As part of the integration, the full-time employment of some staff will transition from the University to OUMI or OUHPI. Current University policy provides that employees may receive a maximum accrual of 336 hours of PTO before earned hours automatically begin accruing to an individualized ESL bank. Ordinarily, a terminating employee receives the cash value of PTO hours up to the “annual accrual rate” on a final University paycheck as long as the employee is in good standing. The “annual accrual rate” under University policy is determined by years of service or position, but it is in every case lower than the “maximum accrual rate” of 336 hours for all employees. In order to ensure transferring employees receive the actual vacation hours they have accrued at the University and to preserve their ability to take time off in the future, all PTO accrued at the time of transfer will be carried forward to OUMI or OUHPI and paid in accordance with the applicable organization’s policies.

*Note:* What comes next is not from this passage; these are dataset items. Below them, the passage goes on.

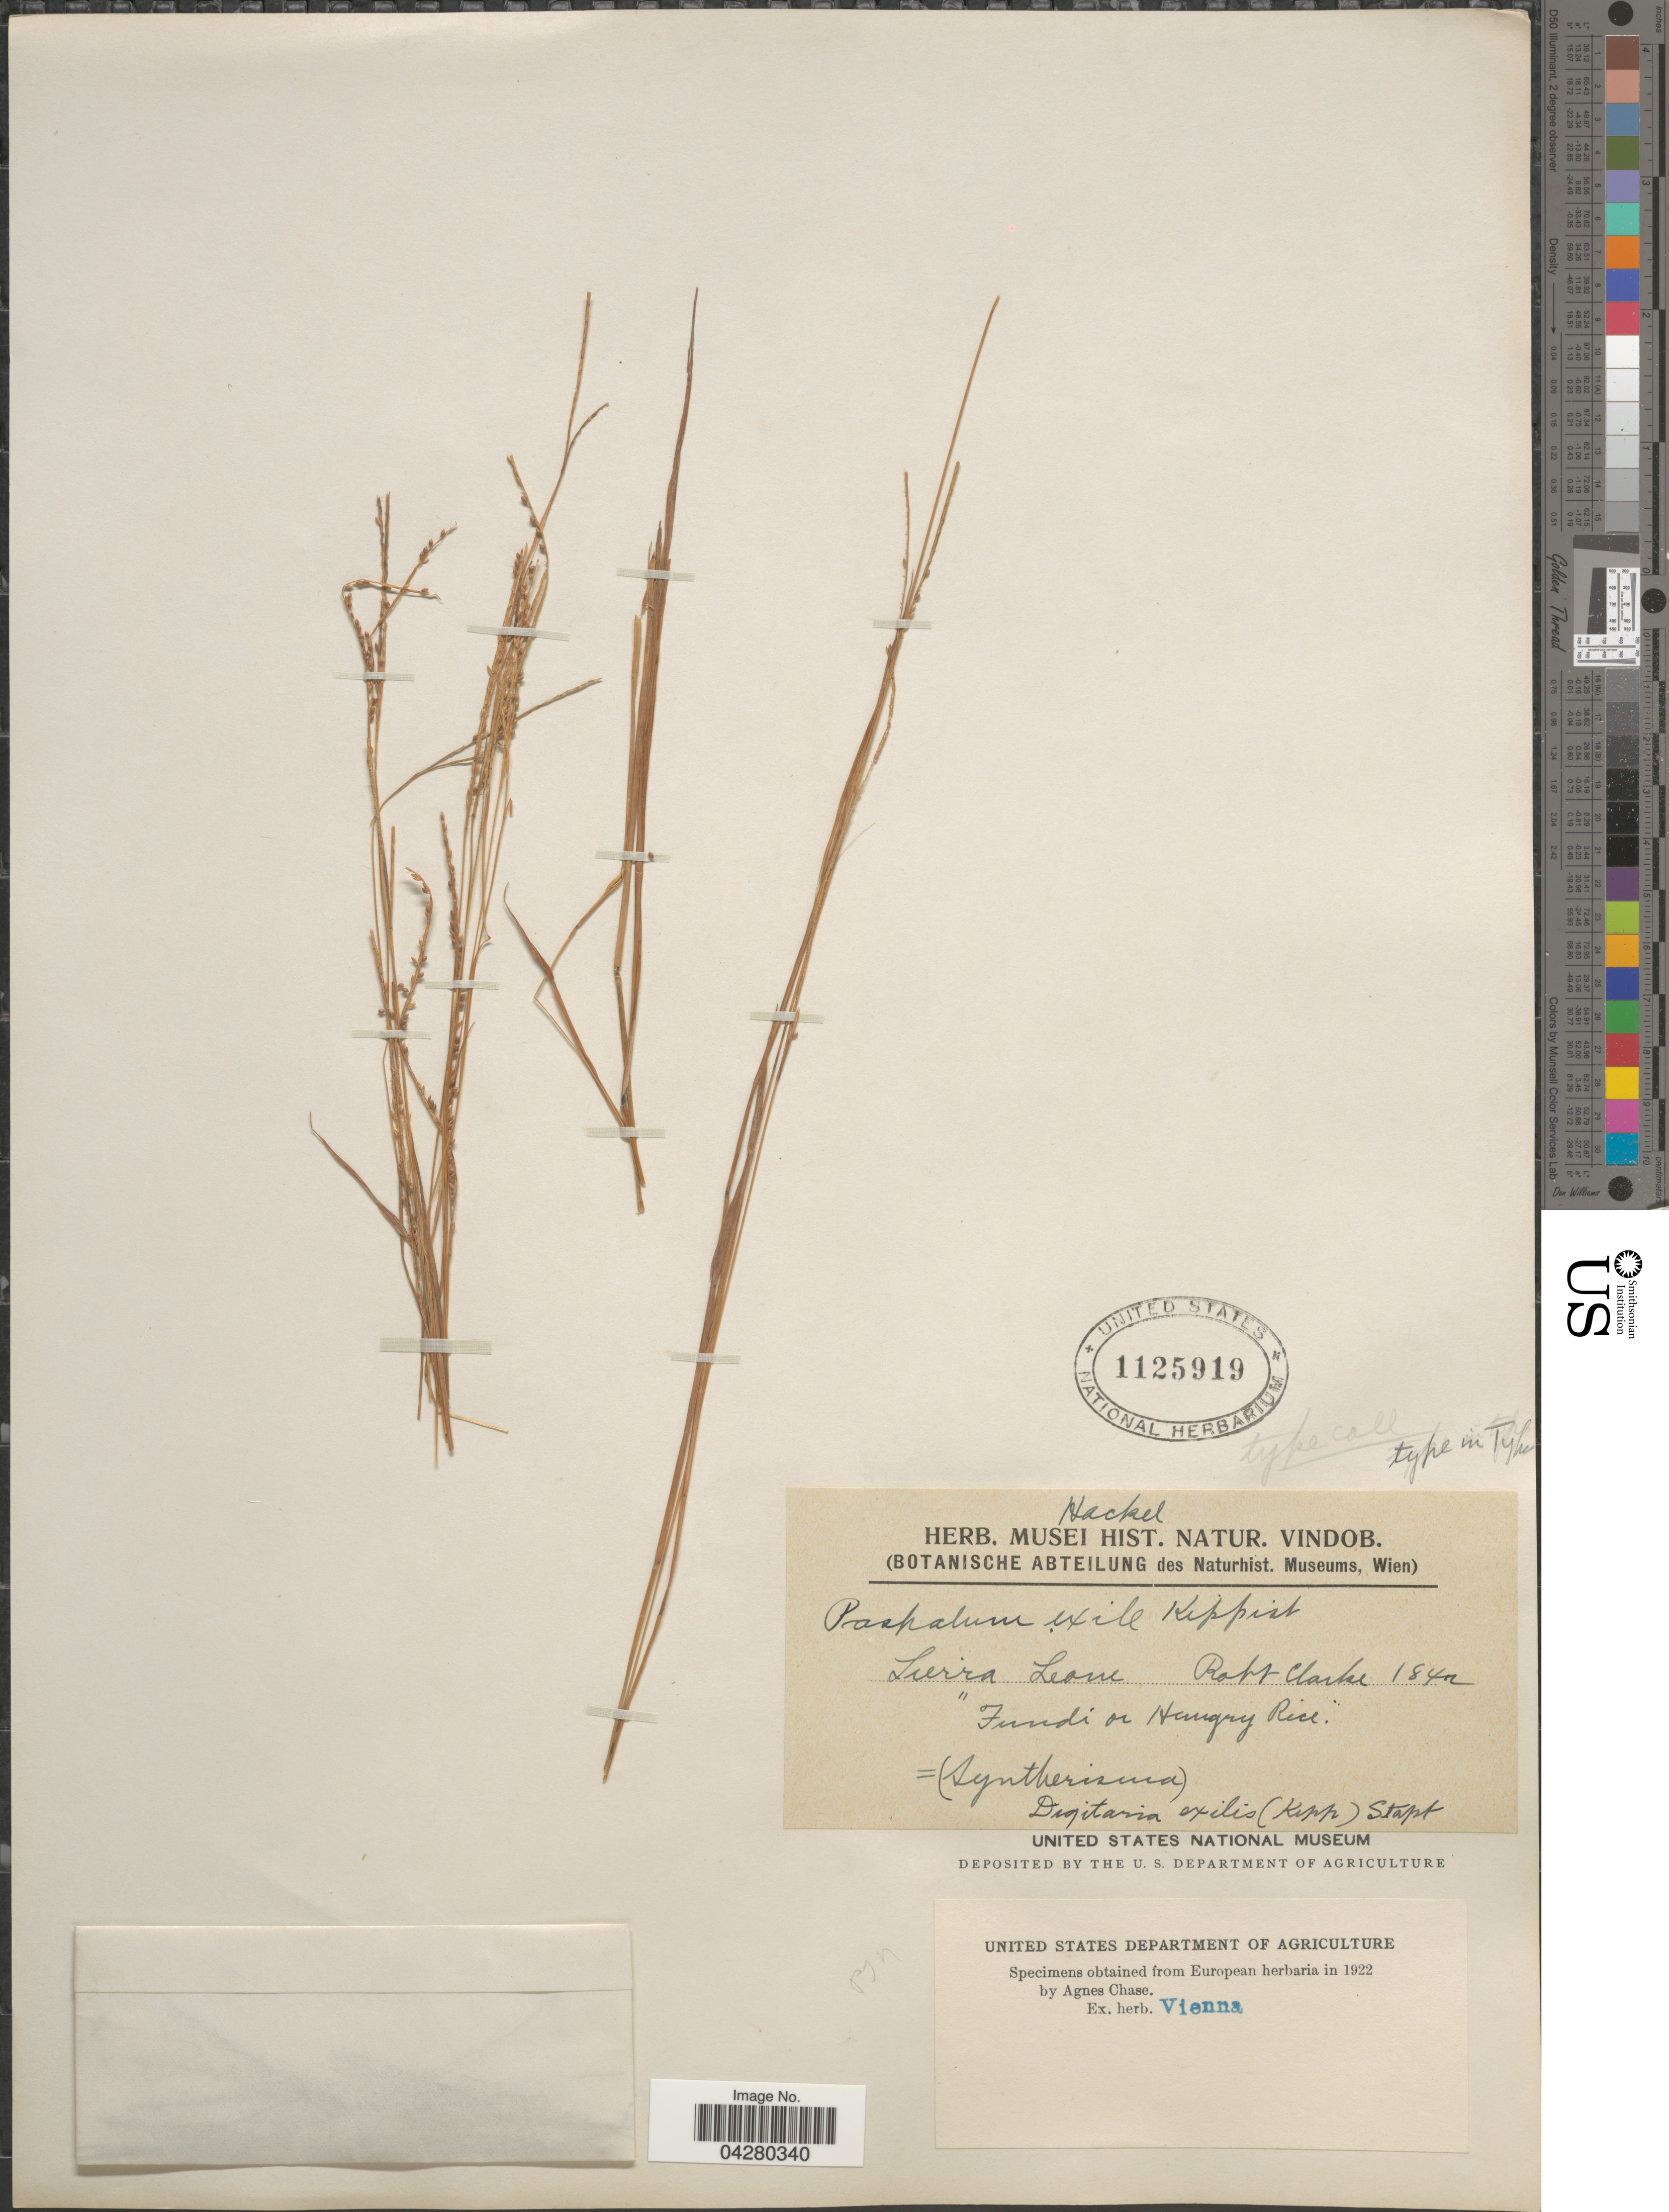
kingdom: Plantae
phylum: Tracheophyta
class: Liliopsida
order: Poales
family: Poaceae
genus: Digitaria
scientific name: Digitaria exilis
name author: Stapf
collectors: R. Clarke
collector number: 1842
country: Sierra Leone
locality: Fundi or Hungry Rice.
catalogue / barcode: US 1125919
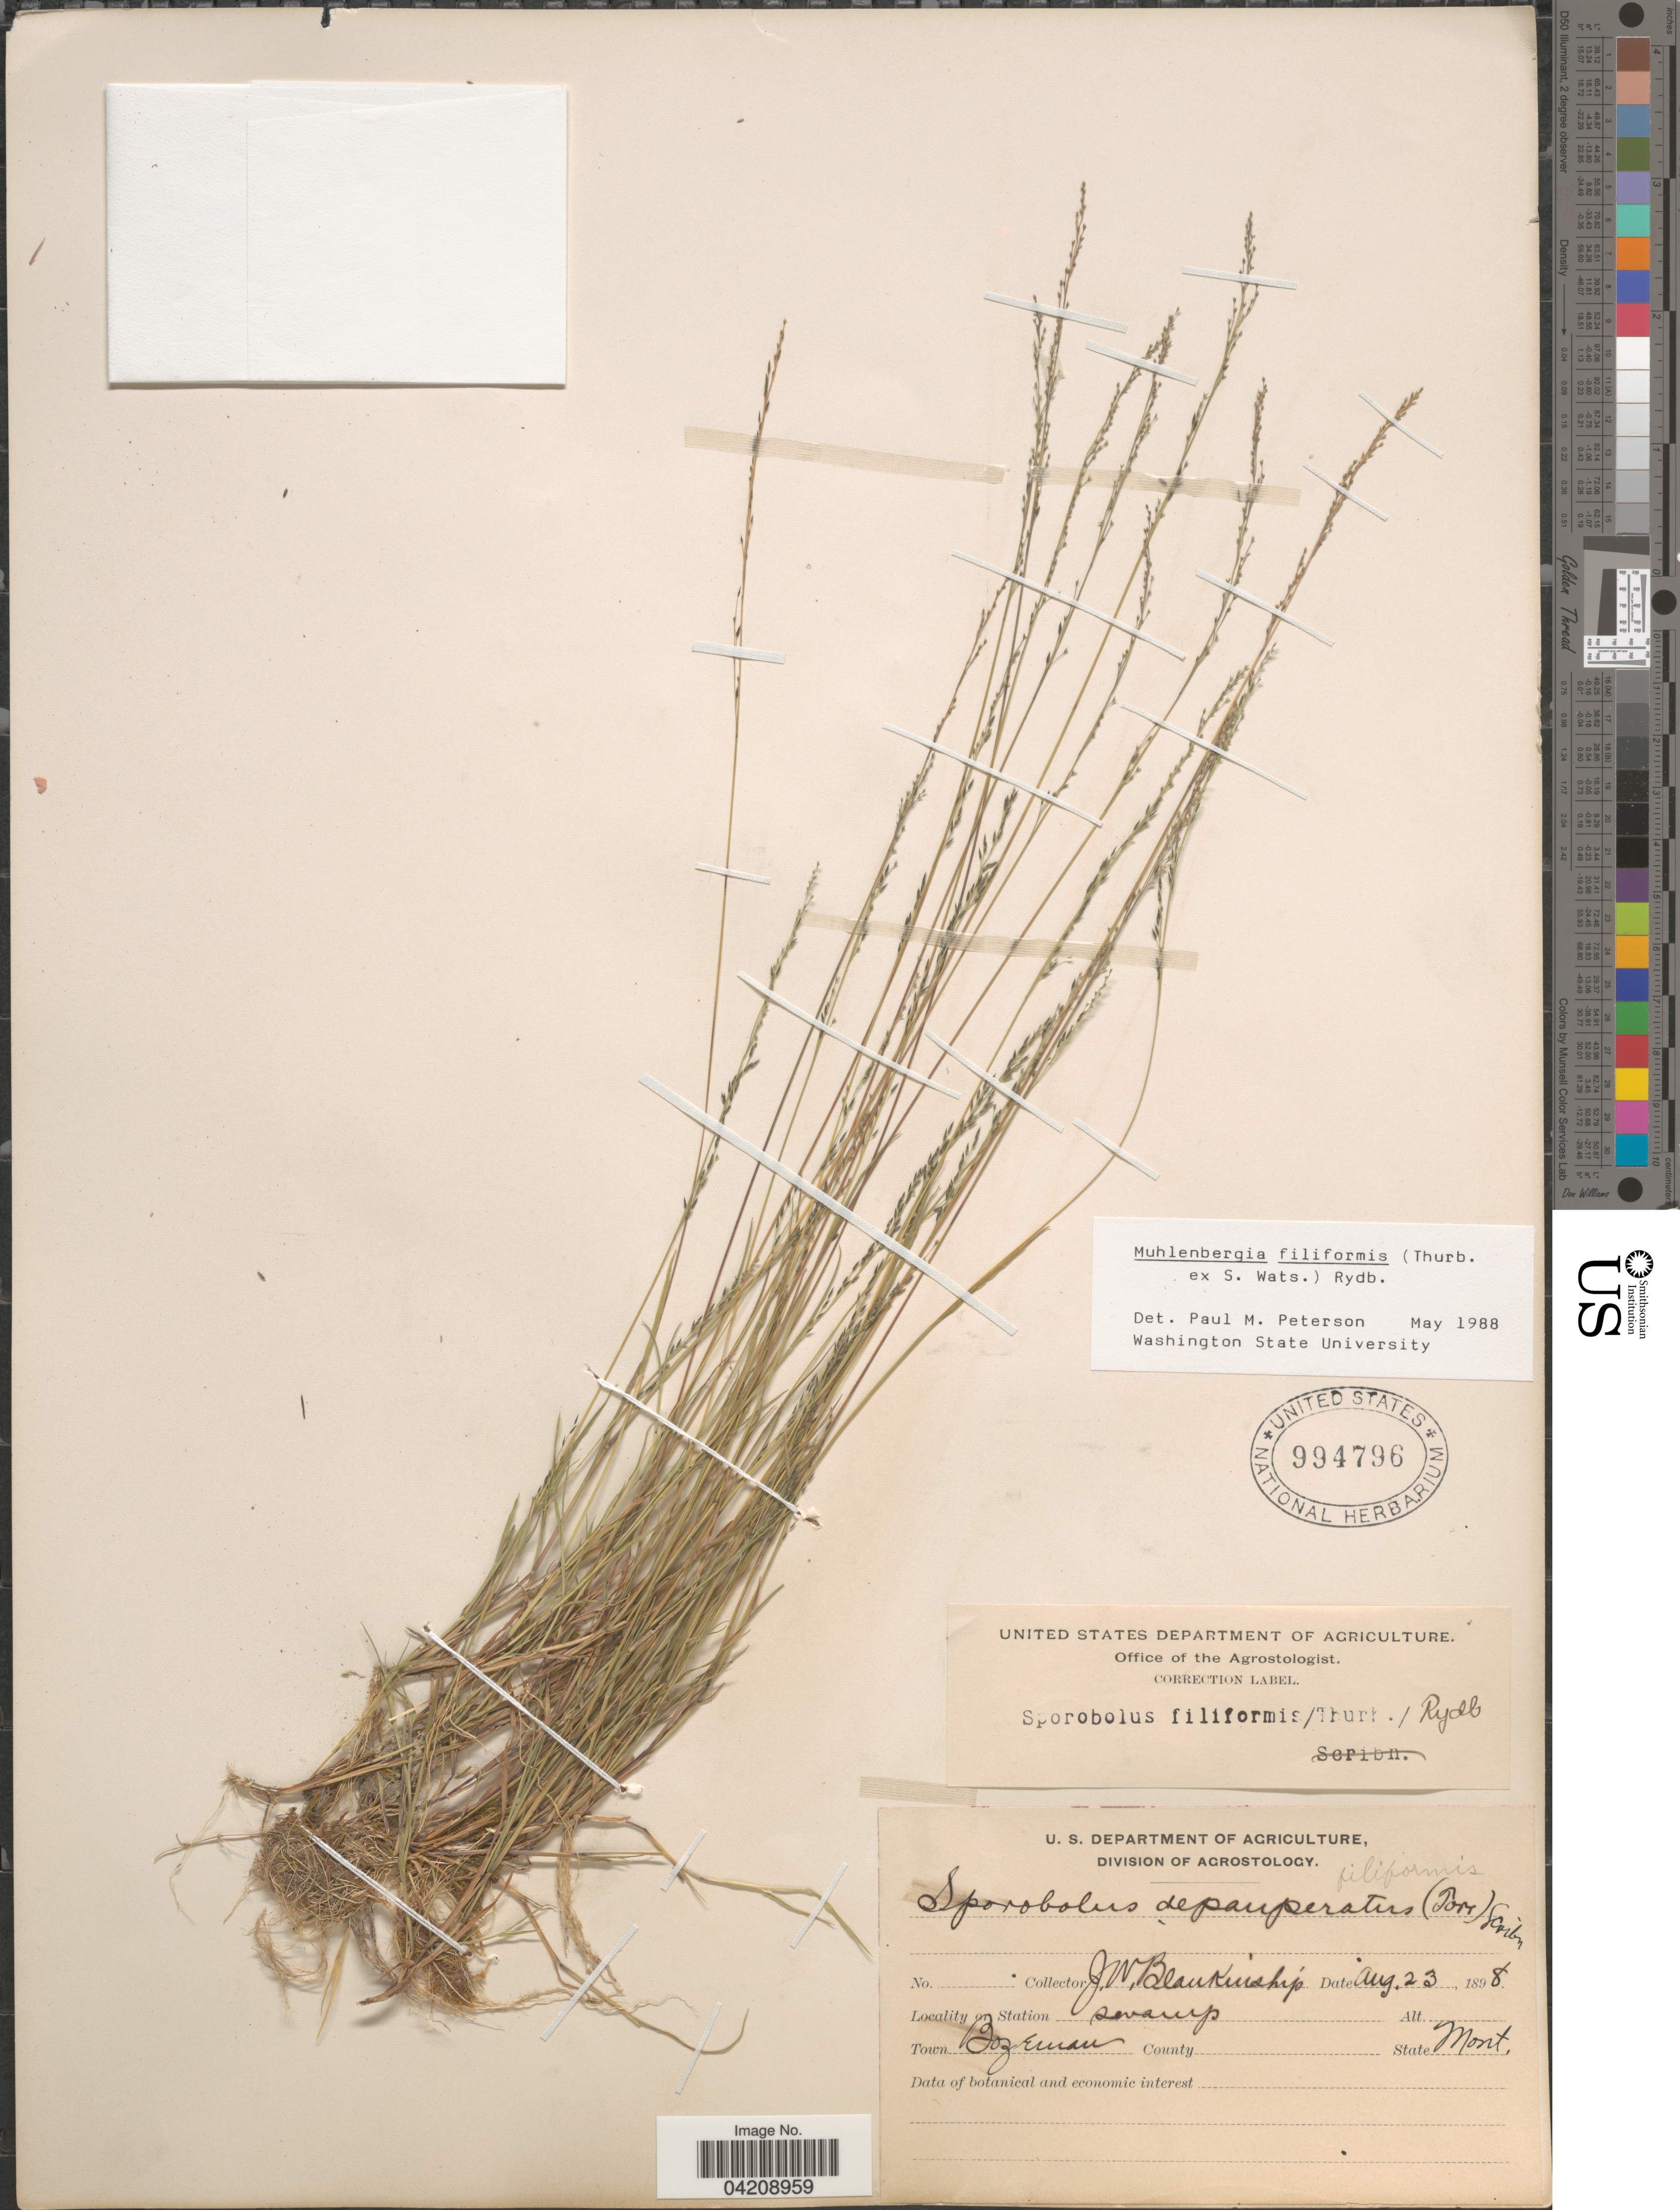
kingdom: Plantae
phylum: Tracheophyta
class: Liliopsida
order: Poales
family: Poaceae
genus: Muhlenbergia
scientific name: Muhlenbergia filiformis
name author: (Thurb. ex S. Watson) Rydb.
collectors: J. W. Blankinship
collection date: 1898-08-23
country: United States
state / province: Montana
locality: Town Bozeman.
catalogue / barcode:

Regents also amended the eligibility requirements of the OU Dependent Child Tuition Waiver program to include those dually employed by OU and OU Health. Tuesday’s agenda explained the action item:

In order to avoid this unintended consequence of the integration and the dual employment structure, and subject to the program’s continued compliance with the requirements of Internal Revenue Code Section 117, the university desires to amend the Program to extend eligibility thereunder to all faculty members who are dually-employed by OU and OUHP regardless of whether the faculty member is in a benefits eligible position and appointed at .75 full-time equivalent (FTE), and without requiring that the faculty member or his/her dependent child be enrolled in or added to the OU employee medical insurance plan.

Other tuition increase notes

Agenda item two on the University of Oklahoma action items for the OU Board of Regents meeting Tuesday, June 22, 2021, details a tuition increase for Norman campus students. (Screenshot)

At the OU Health Sciences Center campus, the student fee for counseling services will increase from $24 to $40 for a spring or fall semester, the first time the fee has been increased since its 2013 implementation.

Governed by a separate board of regents, Oklahoma State University is raising its mandatory tuition and fees by 2.5 percent.

OU’s board also oversees Rogers State University and Cameron University. While Cameron University’s tuition and mandatory fees will stay flat next year, Rogers State University requested and received approval for an increase.